Thursday, January 29, 2009

Really ought-tos

I really ought to study more.
I really ought to get more sleep.
I really ought to get fewer groceries (but...chocolate!)
I really ought to not sign up for an overloaded semester...oh, wait, already did.

It's hard to be enthusiastic in anything other than short bursts right now. I like when school is neat, clean, limited to lecture halls and labs with pristine microscopes. But this semester I'm dissecting cows and horses, and must venture out every week to work with live ones in a cold barn. I'm dreading the commute more than anything. And some part of my brain decided it would be good experience for me to sign up for shifts in the large animal barn and a job in the small animal surgery. Which, since they are considerate of students having lecture during the day, has all the shifts going from 6:30 pm to 8 am the next morning. Granted, it's on call, but then that just means getting called in at 4 am, the morning of a school day. And buses don't run at that time. Was I insane? *nodding head vigorously*

But all this griping is done on the assumption that I'm temporarily ruffled and, once I start in on all of the above, its sheer fascinatingness will win me over.

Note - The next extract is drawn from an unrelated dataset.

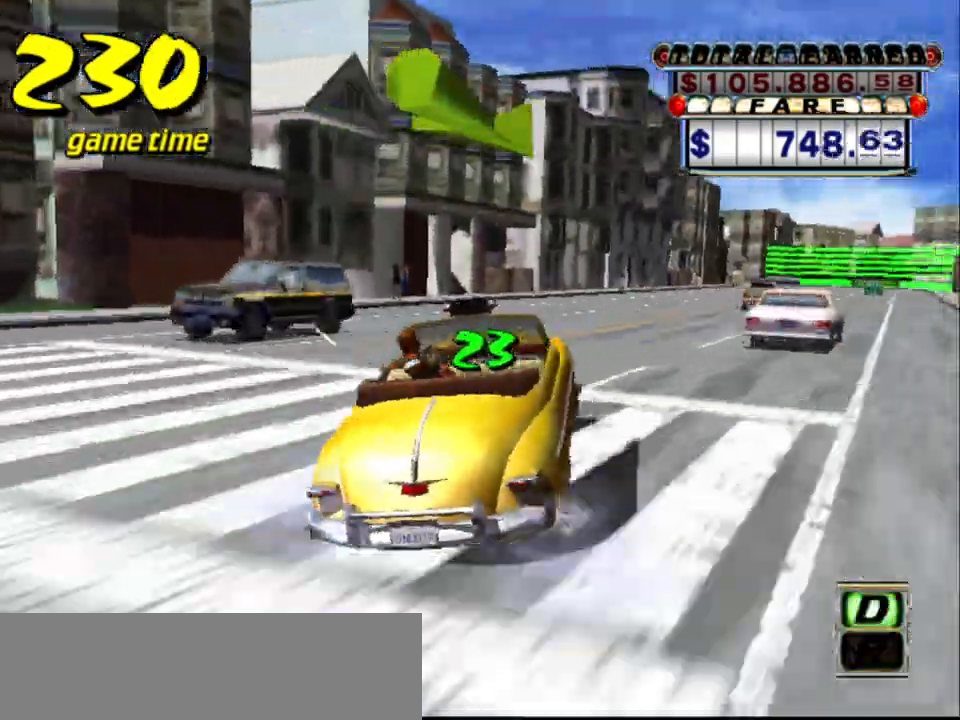
{"keys": ["right", "up"], "events": [[67, "right", "up"], [100, "right", "down"], [300, "right", "up"], [483, "right", "down"]]}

For now, though, hand me the chocolate.

Monday, January 26, 2009

Back to school

But first, a diverting experience with stomach flu! Diverting thanks to online episodes of television I would otherwise never watch. Not to mention real-life experience with gastrointestinal nervous system. It's nice to go over that sort of thing in lecture the same day it happens to you. And everyone else in the country, apparently. Turns out there's been a lot of stomach pain on both coasts, and in the middle. No pun intended.

The nifty thing this semester is that there's light when we get out of class at 4:30 now, even if it's currently gray. Gray sky, gray smokestacks, and massive heaps of snow. Makes being inside all the time seem okay. Classes aren't quite so riveting as last semester, though. The first semester of vet school they gave us the best professors, and we were learning anatomy and physiology finally at the level of detail that I suspected might exist but rarely found in undergrad. Plus we had histology, and how cool is that?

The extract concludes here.